Stated task A: Report every line of the rows below that contains the string "orange". Case counts.
— START OF Provided text —
It is the most intense 75 minutes I've ever spent in a theater.
If you thought Terminator, as a movie, was relentless, you
haven't yet learned the meaning of the word. As theater, Charlie
Victor Romeo is nearly unendurable suspense.
The title is military-speak for CVR, or cockpit voice recorder,
and the play is constructed from verbatim transcripts of six "black
box" recordings from air disasters.
The set is a simplified airplane cockpit, and a group of eight
actors, taking turns as pilots, flight engineers and flight
attendants, act out the dramas taking place as airplanes turn
dangerous.
This is not theater as "a little song, a little dance, a little
hot-cha-cha." It is gripping in ways you cannot imagine.
It has no characters, no continuous plot. No names are used, and
while there are heroes, there are no John Waynes. These pilots are
the kind of heroes who do difficult things against impossible odds.
One of the things that adds to the suspense is that not every
disaster acted out is fatal, or fatal to all passengers. You don't
know beforehand how any scenario will turn out. Yet, there is the
specter of death behind each episode - and not stage death, but real
death. These vignettes are not fiction.
— END OF Provided text —
— START OF Provided data —
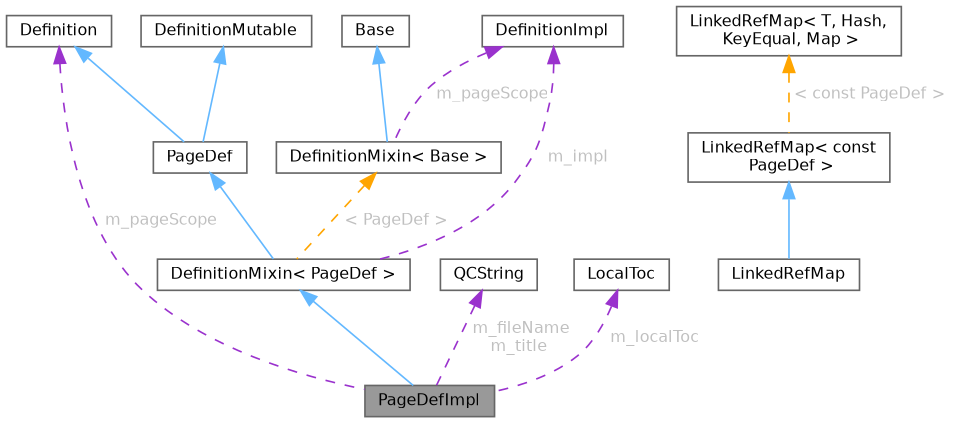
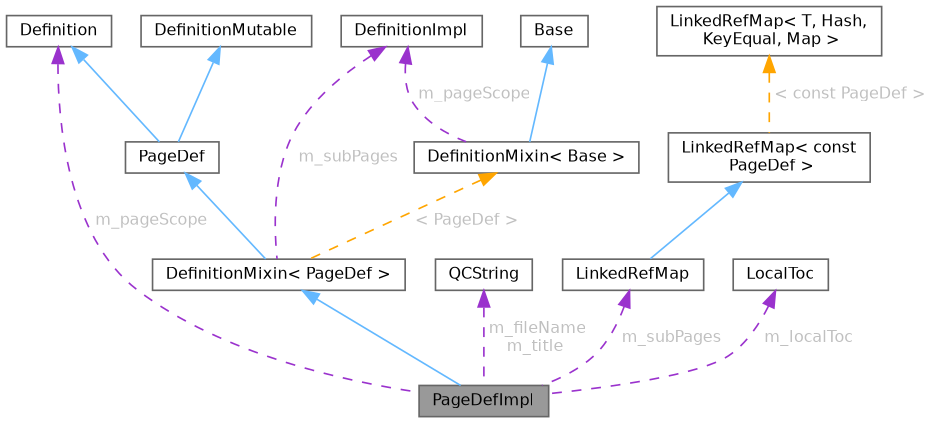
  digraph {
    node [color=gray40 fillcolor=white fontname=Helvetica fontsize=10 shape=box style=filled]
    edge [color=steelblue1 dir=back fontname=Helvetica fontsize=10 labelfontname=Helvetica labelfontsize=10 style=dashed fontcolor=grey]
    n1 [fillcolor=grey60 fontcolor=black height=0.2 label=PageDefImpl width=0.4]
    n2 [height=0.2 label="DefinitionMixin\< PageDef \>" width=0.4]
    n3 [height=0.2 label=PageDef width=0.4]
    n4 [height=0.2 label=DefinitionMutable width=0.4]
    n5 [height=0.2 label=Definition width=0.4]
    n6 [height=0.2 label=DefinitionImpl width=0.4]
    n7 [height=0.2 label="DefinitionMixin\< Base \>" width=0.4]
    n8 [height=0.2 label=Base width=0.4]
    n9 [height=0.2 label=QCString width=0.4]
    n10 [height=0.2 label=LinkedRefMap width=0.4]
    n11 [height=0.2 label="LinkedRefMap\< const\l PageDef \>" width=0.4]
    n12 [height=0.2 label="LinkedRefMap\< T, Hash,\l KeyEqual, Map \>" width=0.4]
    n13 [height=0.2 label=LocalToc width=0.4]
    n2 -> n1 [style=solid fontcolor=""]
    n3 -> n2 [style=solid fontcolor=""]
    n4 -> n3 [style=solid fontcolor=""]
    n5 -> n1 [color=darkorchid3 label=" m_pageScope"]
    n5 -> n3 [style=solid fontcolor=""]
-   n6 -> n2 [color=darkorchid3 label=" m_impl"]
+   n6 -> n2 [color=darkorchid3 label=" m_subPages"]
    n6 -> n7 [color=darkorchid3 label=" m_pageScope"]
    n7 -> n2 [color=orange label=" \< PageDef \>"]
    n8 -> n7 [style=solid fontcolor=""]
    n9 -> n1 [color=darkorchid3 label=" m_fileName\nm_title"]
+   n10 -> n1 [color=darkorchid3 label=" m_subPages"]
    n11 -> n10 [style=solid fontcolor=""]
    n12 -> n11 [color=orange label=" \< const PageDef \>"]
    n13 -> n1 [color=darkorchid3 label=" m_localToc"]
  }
— END OF Provided data —
— START OF Provided data —
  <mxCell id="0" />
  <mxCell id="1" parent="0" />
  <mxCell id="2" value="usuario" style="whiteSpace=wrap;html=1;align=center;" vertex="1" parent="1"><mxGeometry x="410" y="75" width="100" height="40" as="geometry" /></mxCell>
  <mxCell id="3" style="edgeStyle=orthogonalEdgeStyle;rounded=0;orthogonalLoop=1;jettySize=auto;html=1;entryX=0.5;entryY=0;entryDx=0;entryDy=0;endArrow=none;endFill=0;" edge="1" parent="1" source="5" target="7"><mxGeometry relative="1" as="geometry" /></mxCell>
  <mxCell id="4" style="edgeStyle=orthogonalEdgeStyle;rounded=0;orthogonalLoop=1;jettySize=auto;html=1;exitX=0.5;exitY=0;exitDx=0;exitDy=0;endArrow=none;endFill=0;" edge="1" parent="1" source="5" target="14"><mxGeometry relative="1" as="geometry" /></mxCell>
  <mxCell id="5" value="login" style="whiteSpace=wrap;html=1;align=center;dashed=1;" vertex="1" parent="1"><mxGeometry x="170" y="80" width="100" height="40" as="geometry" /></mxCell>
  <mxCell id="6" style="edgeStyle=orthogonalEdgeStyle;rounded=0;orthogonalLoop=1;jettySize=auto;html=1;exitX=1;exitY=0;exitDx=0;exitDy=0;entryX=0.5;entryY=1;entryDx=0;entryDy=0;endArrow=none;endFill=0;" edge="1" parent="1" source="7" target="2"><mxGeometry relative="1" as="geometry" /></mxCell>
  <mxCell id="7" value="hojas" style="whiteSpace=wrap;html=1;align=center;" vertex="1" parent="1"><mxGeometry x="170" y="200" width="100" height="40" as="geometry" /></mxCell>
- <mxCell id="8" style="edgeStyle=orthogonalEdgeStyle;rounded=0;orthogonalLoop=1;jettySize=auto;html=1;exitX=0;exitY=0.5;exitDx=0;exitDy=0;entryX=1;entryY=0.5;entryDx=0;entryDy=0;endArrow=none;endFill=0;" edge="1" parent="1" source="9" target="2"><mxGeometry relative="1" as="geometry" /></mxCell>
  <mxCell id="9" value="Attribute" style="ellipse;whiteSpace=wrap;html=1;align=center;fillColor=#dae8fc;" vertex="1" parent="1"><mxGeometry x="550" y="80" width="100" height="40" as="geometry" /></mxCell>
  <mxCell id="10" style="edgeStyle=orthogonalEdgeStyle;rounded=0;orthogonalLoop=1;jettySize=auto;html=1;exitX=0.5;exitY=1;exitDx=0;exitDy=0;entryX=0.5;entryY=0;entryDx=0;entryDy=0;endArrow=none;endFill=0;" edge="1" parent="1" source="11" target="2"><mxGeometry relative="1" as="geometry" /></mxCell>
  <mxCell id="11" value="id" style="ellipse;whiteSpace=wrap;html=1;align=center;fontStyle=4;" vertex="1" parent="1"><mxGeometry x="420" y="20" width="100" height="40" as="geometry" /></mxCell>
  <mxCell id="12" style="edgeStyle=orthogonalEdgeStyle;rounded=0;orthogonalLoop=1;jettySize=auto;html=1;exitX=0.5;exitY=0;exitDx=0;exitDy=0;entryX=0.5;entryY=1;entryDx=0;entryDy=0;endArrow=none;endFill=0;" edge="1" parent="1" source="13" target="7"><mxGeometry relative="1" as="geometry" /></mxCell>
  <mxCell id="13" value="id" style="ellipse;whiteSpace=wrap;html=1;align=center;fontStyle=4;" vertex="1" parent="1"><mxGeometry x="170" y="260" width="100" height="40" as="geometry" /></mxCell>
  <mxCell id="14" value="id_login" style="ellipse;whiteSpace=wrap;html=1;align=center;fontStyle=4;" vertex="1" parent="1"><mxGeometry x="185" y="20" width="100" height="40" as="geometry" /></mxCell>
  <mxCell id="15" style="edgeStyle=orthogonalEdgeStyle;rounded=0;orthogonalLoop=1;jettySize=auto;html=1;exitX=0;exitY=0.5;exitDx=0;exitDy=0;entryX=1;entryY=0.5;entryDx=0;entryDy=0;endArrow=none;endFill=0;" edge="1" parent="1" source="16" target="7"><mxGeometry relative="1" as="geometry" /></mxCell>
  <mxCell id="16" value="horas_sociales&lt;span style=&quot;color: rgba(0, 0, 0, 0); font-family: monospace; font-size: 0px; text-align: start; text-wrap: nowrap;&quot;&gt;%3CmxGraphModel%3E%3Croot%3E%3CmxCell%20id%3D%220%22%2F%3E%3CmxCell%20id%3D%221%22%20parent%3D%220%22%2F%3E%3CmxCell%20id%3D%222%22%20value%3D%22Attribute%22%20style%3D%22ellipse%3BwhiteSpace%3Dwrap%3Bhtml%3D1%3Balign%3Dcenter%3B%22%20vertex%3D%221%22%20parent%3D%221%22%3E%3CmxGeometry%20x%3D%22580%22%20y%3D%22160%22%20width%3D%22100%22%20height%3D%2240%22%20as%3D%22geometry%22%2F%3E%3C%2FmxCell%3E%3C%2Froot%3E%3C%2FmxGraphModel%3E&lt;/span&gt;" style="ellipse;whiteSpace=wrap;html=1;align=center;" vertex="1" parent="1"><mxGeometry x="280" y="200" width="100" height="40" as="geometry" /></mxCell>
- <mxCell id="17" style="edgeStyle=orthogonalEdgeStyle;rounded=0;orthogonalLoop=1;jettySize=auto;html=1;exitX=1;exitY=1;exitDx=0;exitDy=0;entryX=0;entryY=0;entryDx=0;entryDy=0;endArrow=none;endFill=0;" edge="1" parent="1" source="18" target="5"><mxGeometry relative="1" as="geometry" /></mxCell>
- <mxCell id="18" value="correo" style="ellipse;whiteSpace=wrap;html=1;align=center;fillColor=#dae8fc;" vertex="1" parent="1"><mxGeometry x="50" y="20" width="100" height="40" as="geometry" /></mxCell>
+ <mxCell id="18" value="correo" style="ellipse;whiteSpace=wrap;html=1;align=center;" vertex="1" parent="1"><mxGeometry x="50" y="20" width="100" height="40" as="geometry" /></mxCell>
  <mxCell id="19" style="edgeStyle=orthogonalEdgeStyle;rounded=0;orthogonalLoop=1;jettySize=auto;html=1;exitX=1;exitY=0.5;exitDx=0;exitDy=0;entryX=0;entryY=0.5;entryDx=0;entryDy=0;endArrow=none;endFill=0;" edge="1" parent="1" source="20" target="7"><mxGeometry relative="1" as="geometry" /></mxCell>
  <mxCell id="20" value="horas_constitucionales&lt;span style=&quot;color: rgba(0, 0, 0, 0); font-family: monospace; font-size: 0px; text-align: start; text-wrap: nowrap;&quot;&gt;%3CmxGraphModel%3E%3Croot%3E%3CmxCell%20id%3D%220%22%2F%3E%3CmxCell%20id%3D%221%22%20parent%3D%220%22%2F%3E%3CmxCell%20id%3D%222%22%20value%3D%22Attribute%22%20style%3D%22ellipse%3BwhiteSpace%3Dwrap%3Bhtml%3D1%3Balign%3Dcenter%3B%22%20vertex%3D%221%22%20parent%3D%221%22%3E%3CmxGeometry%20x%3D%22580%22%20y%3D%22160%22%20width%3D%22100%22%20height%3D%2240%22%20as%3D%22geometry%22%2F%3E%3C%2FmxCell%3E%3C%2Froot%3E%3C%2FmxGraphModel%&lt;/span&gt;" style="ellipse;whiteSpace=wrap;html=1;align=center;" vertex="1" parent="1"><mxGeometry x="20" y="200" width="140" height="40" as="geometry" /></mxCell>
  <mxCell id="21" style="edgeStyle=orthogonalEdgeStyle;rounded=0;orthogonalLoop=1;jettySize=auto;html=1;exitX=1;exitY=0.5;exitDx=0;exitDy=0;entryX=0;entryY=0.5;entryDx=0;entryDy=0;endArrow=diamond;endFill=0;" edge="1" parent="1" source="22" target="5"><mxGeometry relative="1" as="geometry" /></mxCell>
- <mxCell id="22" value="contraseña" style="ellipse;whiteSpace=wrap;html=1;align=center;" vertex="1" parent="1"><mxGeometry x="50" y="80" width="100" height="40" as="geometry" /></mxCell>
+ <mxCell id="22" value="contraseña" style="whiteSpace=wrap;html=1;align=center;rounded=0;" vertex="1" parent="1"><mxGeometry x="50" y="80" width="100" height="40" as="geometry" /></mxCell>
— END OF Provided data —
Stated task B: In the theater review, what does the title Charlie Victor Romeo stand for?

Exercise response A:
    n7 -> n2 [color=orange label=" \< PageDef \>"]
    n12 -> n11 [color=orange label=" \< const PageDef \>"]

Exercise response B: It is military-speak for CVR, or cockpit voice recorder.